O enfado, a esquina, a amizade – E o sentido da vida
Aquele dia melancólico, sorumbático, réstia de forças esvaídas. Uma sexta-feira, quem sabe? Um dia enfadante de lidar com enfadantes. De lidar consigo, pois contrário ao que errou Sartre, que dizia que o inferno são os outros, o inferno é o espelho. Ou o primeiro deles.
Aquele momento quando a vida fica esvaziada de sentido, esse sopro pueril. Contando as horas para o fim do expediente, para ir para casa – mas que há em casa? Os mesmos afazeres, projetos e hobbies.
Você sai do trabalho num qualquer centro urbano – Niterói, talvez –, come umas esfihas, pois nem almoço tenciona preparar. Desce do ônibus em sua periferia gonçalense – ou outra à sua escolha –, avança cabisbaixo pelas ruas, torre de melancolia que sinistramente respira e anda. E então, numa curva de esquina, entre uma e outra barricada, encontra um dos velhos amigos. De repente, depois de tanto tempo – nas amizades verdadeiras, você sabe, o tempo é ainda mais relativo que na teoria de Einstein –, num horário tão improvável. A conversa – essa corda invisível de fundar aldeias – se inicia: o crime, a política, a pouca-vergonha, a graça e misericórdia de Deus, fulano que enfartou, coitado.

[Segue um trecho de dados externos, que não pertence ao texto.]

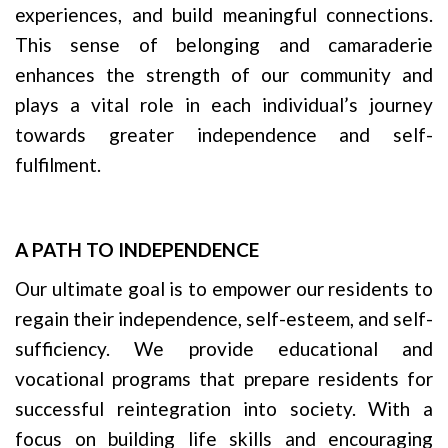
experiences, and build meaningful connections.
This sense of belonging and camaraderie
enhances the strength of our community and
plays a vital role in each individual’s journey
towards greater independence and self-
fulfilment.
A PATH TO INDEPENDENCE
Our ultimate goal is to empower our residents to
regain their independence, self-esteem, and self-
sufficiency. We provide educational and
vocational programs that prepare residents for
successful reintegration into society. With a
focus on building life skills and encouraging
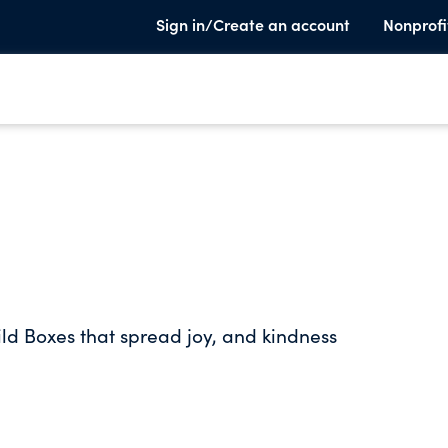
Sign in/Create an account
Nonprofi
ild Boxes that spread joy, and kindness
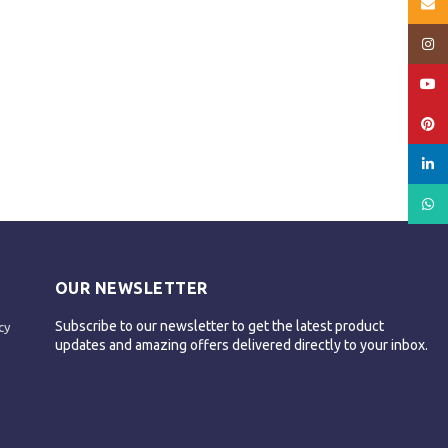
Email
Insta
YouT
Pinte
linked
What
OUR NEWSLETTER
Subscribe to our newsletter to get the latest product
cy
updates and amazing offers delivered directly to your inbox.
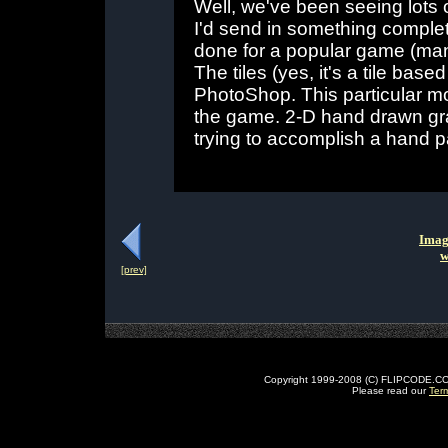
Well, we've been seeing lots o
I'd send in something complete
done for a popular game (many
The tiles (yes, it's a tile b
PhotoShop. This particular mo
the game. 2-D hand drawn grap
trying to accomplish a hand p
Imag
w
[prev]
Copyright 1999-2008 (C) FLIPCODE.COM an
Please read our
Ter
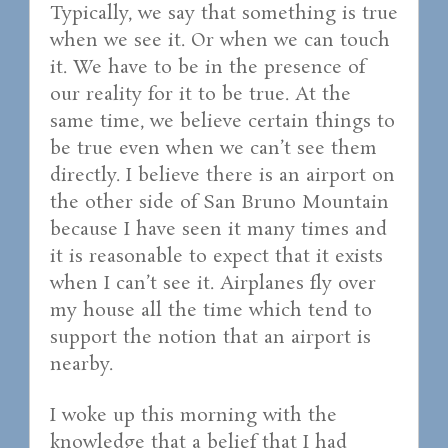
Typically, we say that something is true
when we see it. Or when we can touch
it. We have to be in the presence of
our reality for it to be true. At the
same time, we believe certain things to
be true even when we can’t see them
directly. I believe there is an airport on
the other side of San Bruno Mountain
because I have seen it many times and
it is reasonable to expect that it exists
when I can’t see it. Airplanes fly over
my house all the time which tend to
support the notion that an airport is
nearby.
I woke up this morning with the
knowledge that a belief that I had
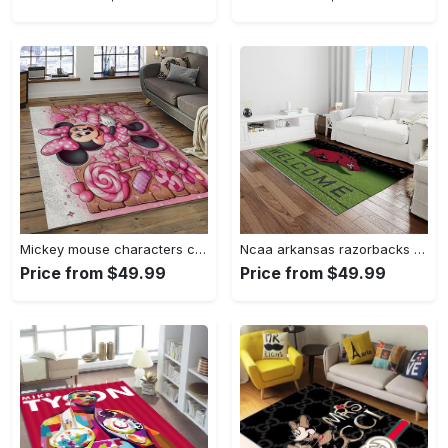
Mickey mouse characters cartoon movie carpet rectangle area rug for living room bedroom decor mme6 Rectangle Rug
Ncaa arkansas razorbacks college sport basketball and foolball team logo rectangle area rug ar45 Rectangle Rug
Price from $49.99
Price from $49.99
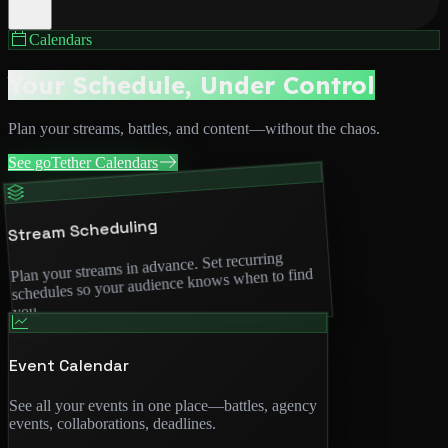
Calendars
Your Schedule, Under Control
Plan your streams, battles, and content—without the chaos.
See goTether Calendars
Stream Scheduling
Plan your streams in advance. Set recurring
schedules so your audience knows when to find
you.
Event Calendar
See all your events in one place—battles, agency
events, collaborations, deadlines.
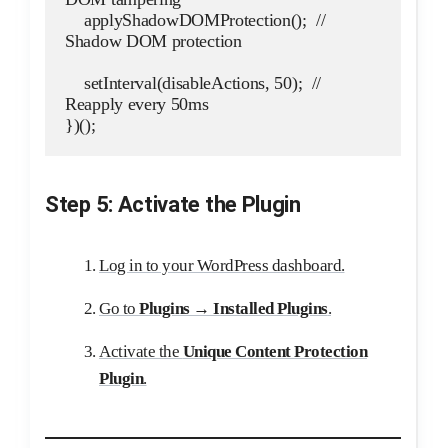
    applyShadowDOMProtection();  // 
Shadow DOM protection
    setInterval(disableActions, 50);  // 
Reapply every 50ms
})();
Step 5: Activate the Plugin
Log in to your WordPress dashboard.
Go to
Plugins → Installed Plugins
.
Activate the
Unique Content Protection
Plugin
.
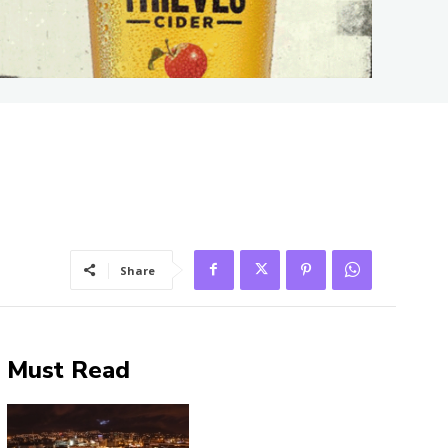
Share
Must Read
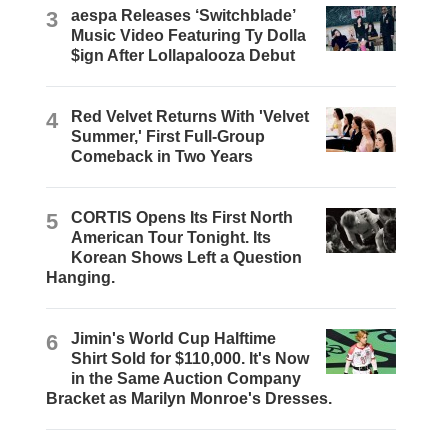
3
aespa Releases ‘Switchblade’
Music Video Featuring Ty Dolla
$ign After Lollapalooza Debut
4
Red Velvet Returns With 'Velvet
Summer,' First Full-Group
Comeback in Two Years
5
CORTIS Opens Its First North
American Tour Tonight. Its
Korean Shows Left a Question
Hanging.
6
Jimin's World Cup Halftime
Shirt Sold for $110,000. It's Now
in the Same Auction Company
Bracket as Marilyn Monroe's Dresses.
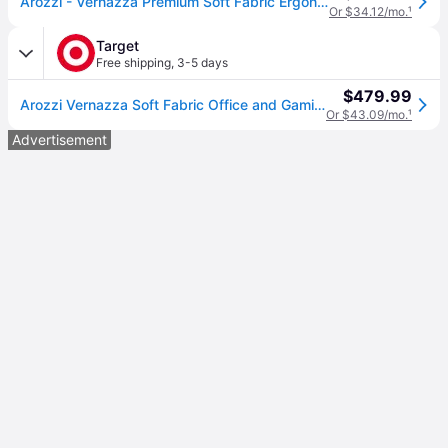
Arozzi - Vernazza Premium Soft Fabric Ergonomic Office/Gaming Chair - Dark Gray
Or $34.12/mo.
¹
Target
Free shipping
,
3-5 days
$479.99
Arozzi Vernazza Soft Fabric Office and Gaming Chair with Soft Neck Lumbar Support Pillows Dark Gray
Or $43.09/mo.
¹
Advertisement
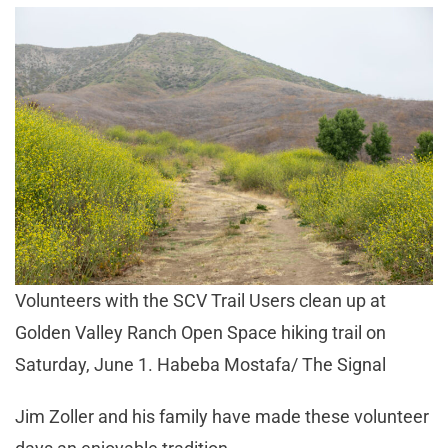
Volunteers with the SCV Trail Users clean up at
Golden Valley Ranch Open Space hiking trail on
Saturday, June 1. Habeba Mostafa/ The Signal
Jim Zoller and his family have made these volunteer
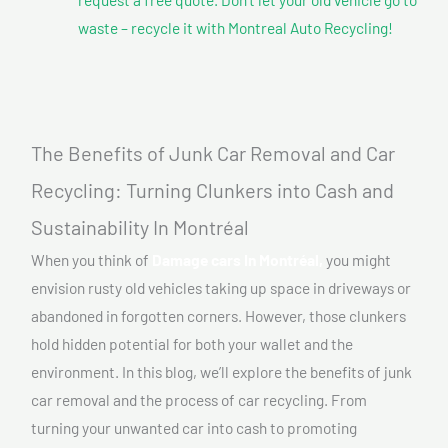
waste – recycle it with Montreal Auto Recycling!
The Benefits of Junk Car Removal and Car
Recycling: Turning Clunkers into Cash and
Sustainability In Montréal
When you think of
Damage cars In Montréal,
you might
envision rusty old vehicles taking up space in driveways or
abandoned in forgotten corners. However, those clunkers
hold hidden potential for both your wallet and the
environment. In this blog, we’ll explore the benefits of junk
car removal and the process of car recycling. From
turning your unwanted car into cash to promoting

E eis que um outro amigo, também de infância e sempre, vem pela mesma rua. Três destinos que há tanto se contemplam, e que em muito já marcharam juntos, em asfaltos e lamaçais, trampos e tretas. E a conversa agora é uma explosão – gargalhadas e mímicas, eventos sujos e hilariantes que só os homens sabem – vergonha nossa! – relatar, anedotas e saudades preenchem duas horas de três homens, em pés numa esquina.
E você vai embora, mas agora a vida, essa vacuidade, está plena de sentido, transbordante de razões para ser.
Se o inferno é o espelho, é sempre o próximo quem poderá quebrá-lo.

Sammis Reachers é licenciado em Geografia e História e graduado em Biblioteconomia. O niteroiense Sammis Reachers é também escritor, poeta, editor e antologista. Autor de dez livros de poesia, quatro de contos/crônicas e um romance.